Heritage Gallery Programs includes: Heritage Gallery Tours, History Study Groups, Jazz Preservation Society, Inter-generational Society, Eleganté International Teen Club, Computer Lab, Camp Heritage Trail, Special Events, Pioneer Days, Ms. Senior Queen Pageant, Father’s Day-Mother’s Day, Youth in Business, Youth Performing Arts, and Community Resource Center

== Redevelopment ==
Merry Place is an affordable housing project developed by the West Palm Beach Housing Authority (WPBHA) in Pleasant City.
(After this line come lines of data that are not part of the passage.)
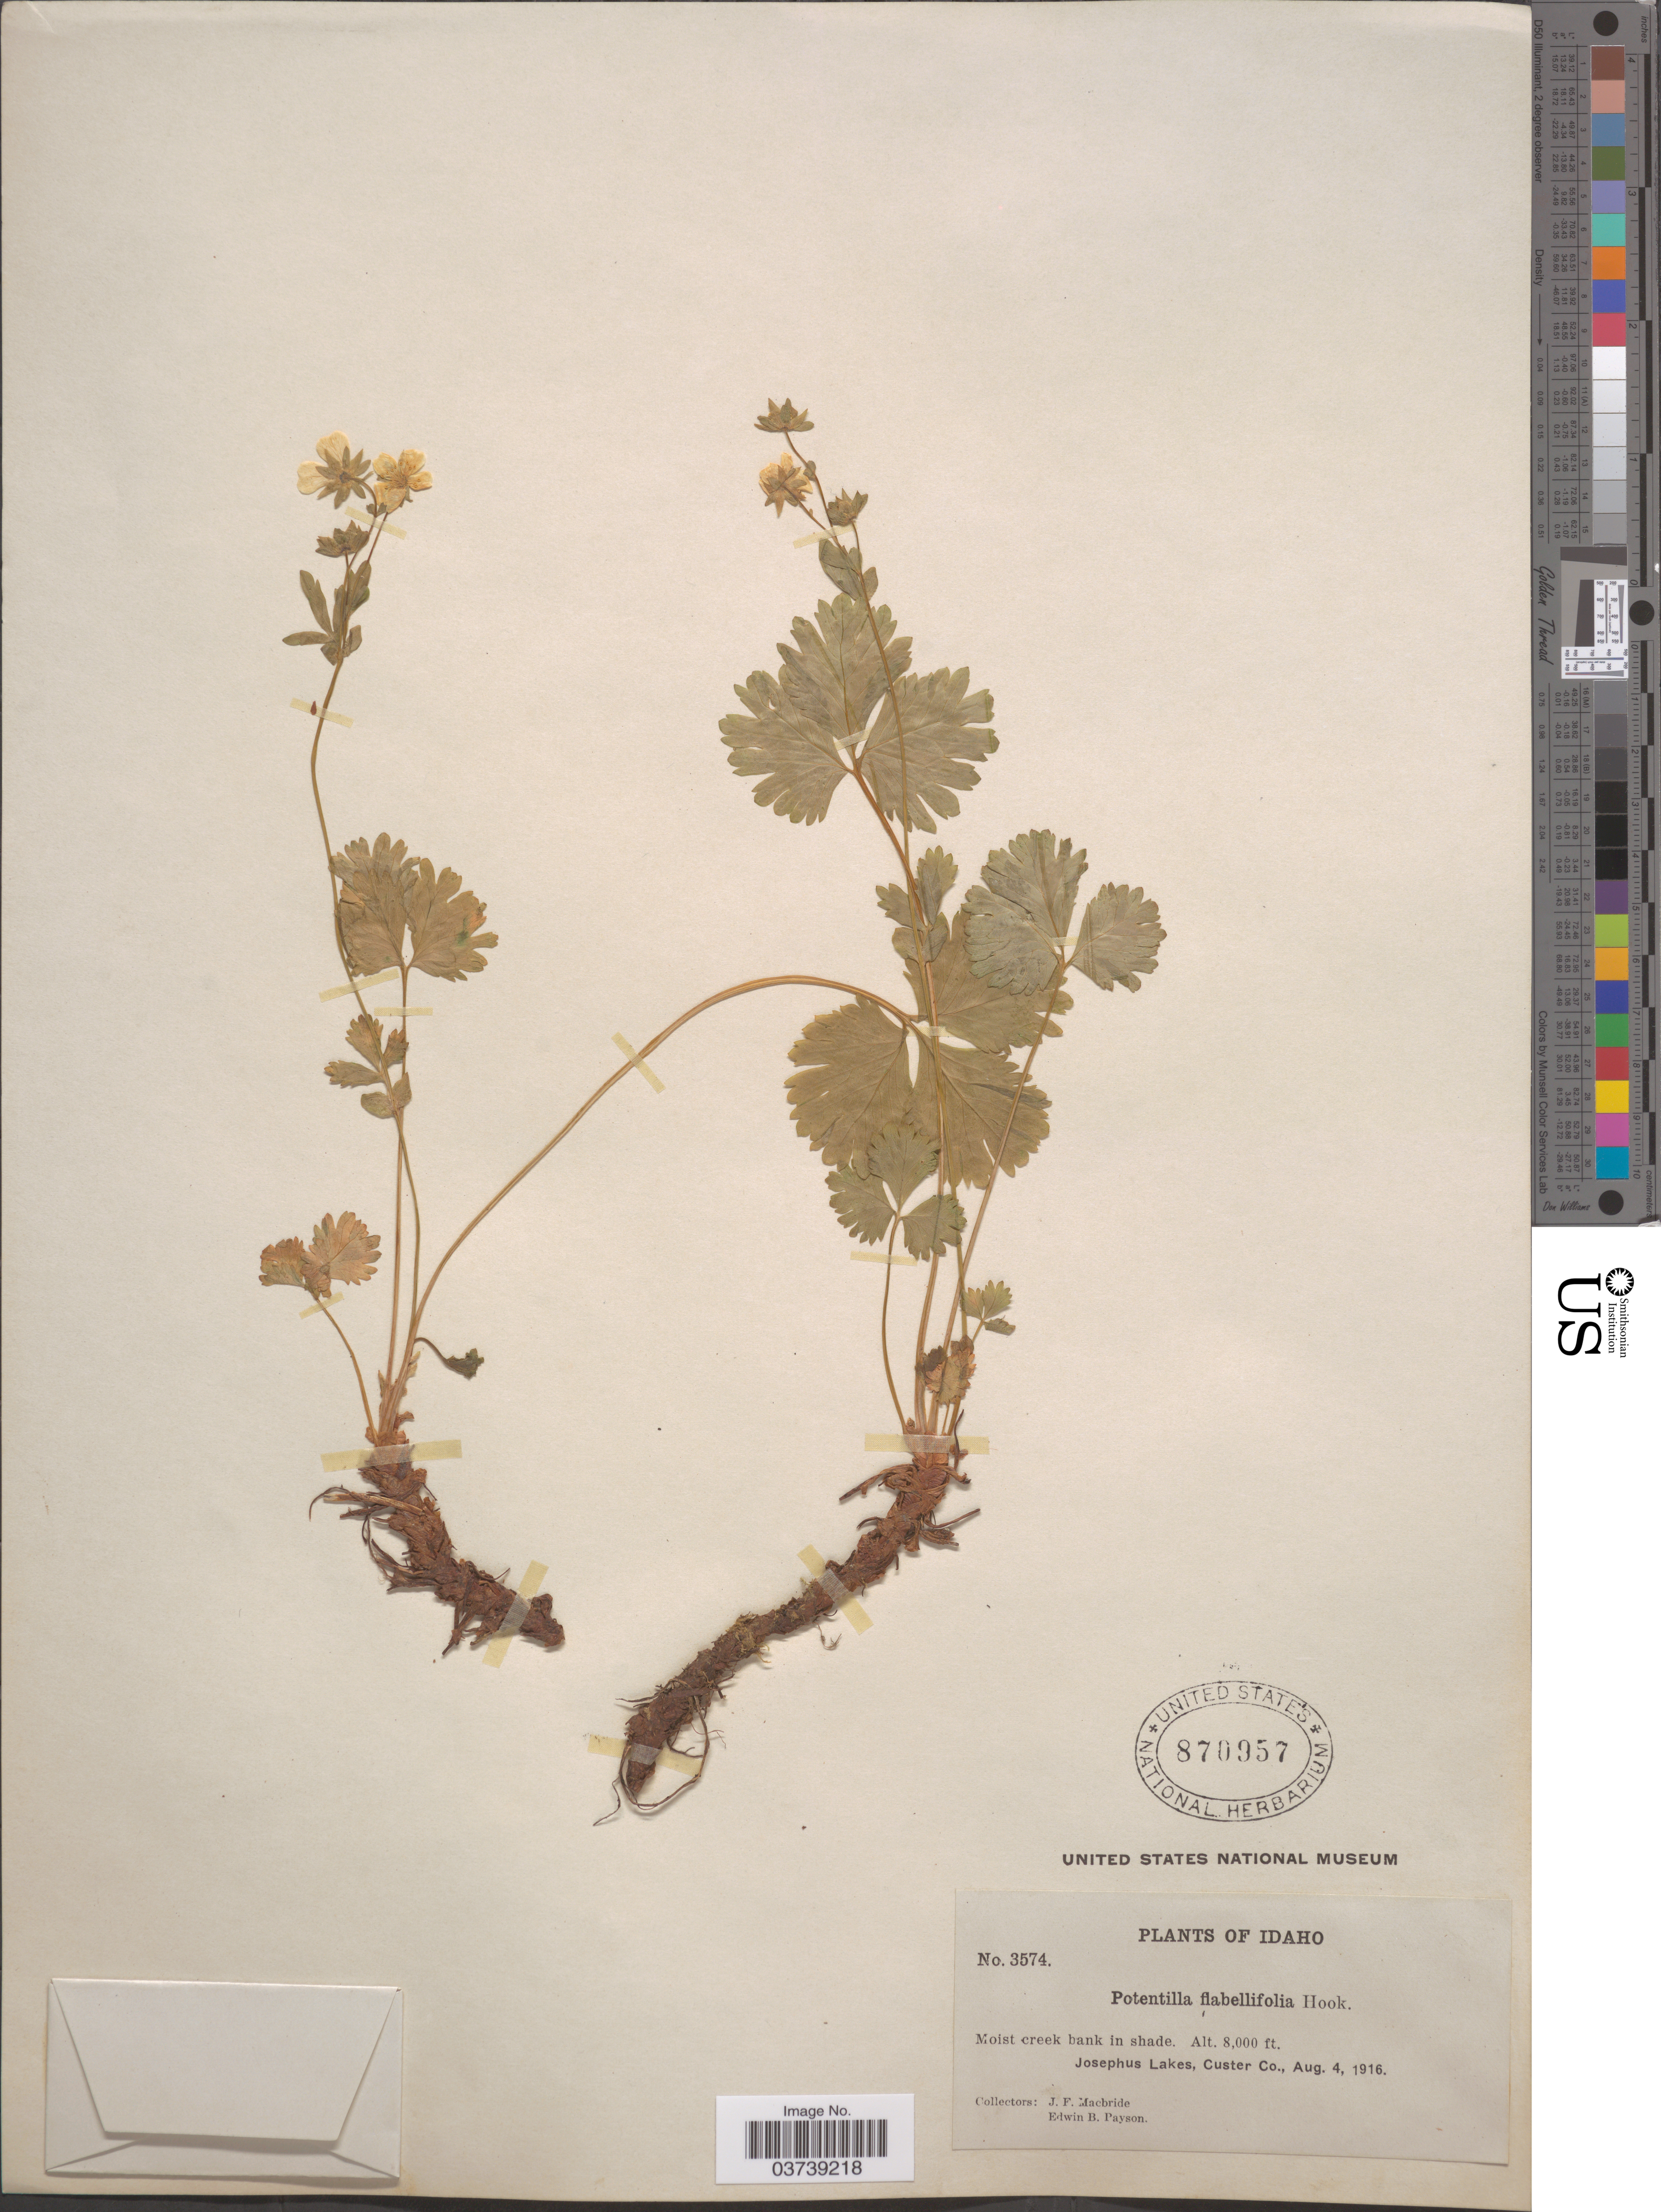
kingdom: Plantae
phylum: Tracheophyta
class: Magnoliopsida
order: Rosales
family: Rosaceae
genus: Potentilla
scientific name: Potentilla flabellifolia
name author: Hook. ex Torr. & A. Gray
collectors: J. F. Macbride & E. B. Payson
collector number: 3574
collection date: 1916-08-04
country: United States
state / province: Idaho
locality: Moist creek bank in shade. Josephus Lakes, Custer Co.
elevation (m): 2438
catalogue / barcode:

The WPBHA built a 128 affordable apartment complex on part of the available land in 2007. In 2018, Pulte Homes announced plans to build 36 affordable townhouses adjacent to the Merry Place Apartments in partnership with the WPBHA. The WPBHA also holds vacant land at Merry Place with room for 52 condominiums.

== Business ==
The oldest business in Pleasant City is Bush Brothers Provision Company. Built in depression stricken 1925 using local day laborers to share the work, it is still operating in the same building owned by the same family.

== Bibliography ==
- Clarke, Everee Jimerson (2005). Pleasant City: West Palm Beach. Black American series. Great Britain: Arcadia Publishing ISBN 0-7385-1758-5.